The rooms on the LSL are very hard to get and are priced very high. What time of year are planning on traveling. In the summer rooms are sold out months ahead.


----------



## tomfuller (Dec 25, 2016)

For our trip in May, I booked Business Class seats Chicago to Erie. I'm getting a 25% bonus on the AGR points.


----------



## me_little_me (Dec 29, 2016)

Best to try to get rooms across from each other rather than next to each other. I agree that speaking to an agent is the best way to get rooms you want. Call in the late evening when they are not so busy and can talk with you.


----------



## Jack (Dec 30, 2016)

If there are not rooms open, or it is too pricy, try booking the capitol limited train to DC and then take another up to NY. Would save you some $.


----------



## brianpmcdonnell17 (Dec 30, 2016)

Jack said:


> If there are not rooms open, or it is too pricy, try booking the capitol limited train to DC and then take another up to NY. Would save you some $.


The final destination of the OP is Buffalo, not NYC. Any routing via WAS would be very roundabout and require an overnight in either WAS or NYP, in addition to actually being more expensive.


----------



## silmaril (Dec 30, 2016)

I'm looking at travelling in October next year, and already starting to see 'Sold out' on some services!


----------



## Palmetto (Dec 31, 2016)

silmaril said:


> I'm looking at travelling in October next year, and already starting to see 'Sold out' on some services!

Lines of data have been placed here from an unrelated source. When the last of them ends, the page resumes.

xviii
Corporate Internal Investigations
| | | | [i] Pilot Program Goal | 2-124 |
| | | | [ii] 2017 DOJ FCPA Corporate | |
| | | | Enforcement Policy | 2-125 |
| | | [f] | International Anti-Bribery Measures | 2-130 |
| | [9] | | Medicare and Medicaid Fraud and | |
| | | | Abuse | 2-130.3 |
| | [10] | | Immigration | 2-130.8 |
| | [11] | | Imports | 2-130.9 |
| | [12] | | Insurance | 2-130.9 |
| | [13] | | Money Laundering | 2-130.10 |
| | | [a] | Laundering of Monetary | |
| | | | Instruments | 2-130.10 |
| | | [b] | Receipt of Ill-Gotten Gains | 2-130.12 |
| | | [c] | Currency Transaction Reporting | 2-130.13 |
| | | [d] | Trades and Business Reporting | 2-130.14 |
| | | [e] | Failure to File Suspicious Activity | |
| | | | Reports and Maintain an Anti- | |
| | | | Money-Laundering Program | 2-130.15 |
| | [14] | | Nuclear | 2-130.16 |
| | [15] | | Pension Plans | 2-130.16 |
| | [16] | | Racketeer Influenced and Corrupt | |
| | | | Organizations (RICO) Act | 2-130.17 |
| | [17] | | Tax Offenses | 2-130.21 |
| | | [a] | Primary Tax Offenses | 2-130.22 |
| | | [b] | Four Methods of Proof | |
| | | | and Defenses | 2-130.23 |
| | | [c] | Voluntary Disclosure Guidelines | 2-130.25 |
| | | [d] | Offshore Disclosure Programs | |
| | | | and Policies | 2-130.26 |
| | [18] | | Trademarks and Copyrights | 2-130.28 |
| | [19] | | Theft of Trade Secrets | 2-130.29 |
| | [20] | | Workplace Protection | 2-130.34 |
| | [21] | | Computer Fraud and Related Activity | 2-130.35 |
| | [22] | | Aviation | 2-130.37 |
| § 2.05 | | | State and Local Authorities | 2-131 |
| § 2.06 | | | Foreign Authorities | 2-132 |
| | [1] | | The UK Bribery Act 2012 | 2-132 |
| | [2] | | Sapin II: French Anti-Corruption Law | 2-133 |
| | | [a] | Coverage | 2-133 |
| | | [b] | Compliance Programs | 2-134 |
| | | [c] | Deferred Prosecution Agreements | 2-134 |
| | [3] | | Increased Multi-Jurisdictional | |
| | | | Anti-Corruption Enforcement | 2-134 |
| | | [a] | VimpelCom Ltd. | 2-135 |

The Amtrak computer used to dump reservations around 3 AM [Eastern US time zone] if they were not paid for by the person who made the reservation. I do not know if this is still the case, but if it is, check the website at whatever time that happens to be in Aussieland.


----------



## silmaril (Dec 31, 2016)

The annoying thing is I'd love to book tickets now, but won't be in a position to do that until July next year... so guessing I'll definitely be out of luck by then!


----------



## Tennessee Traveler (Jan 1, 2017)

Don't worry about the "sold out" appearing now for next October. Normally, making a reservation for October in July would be plenty of time.


----------



## Lonestar648 (Jan 3, 2017)

Amtrak states that official Student ID's issued by an official authority like a School District is required. In 2016, I bought myself a senior fare and my granddaughter a Student Fare, never once was asked to show an ID for either of us.


----------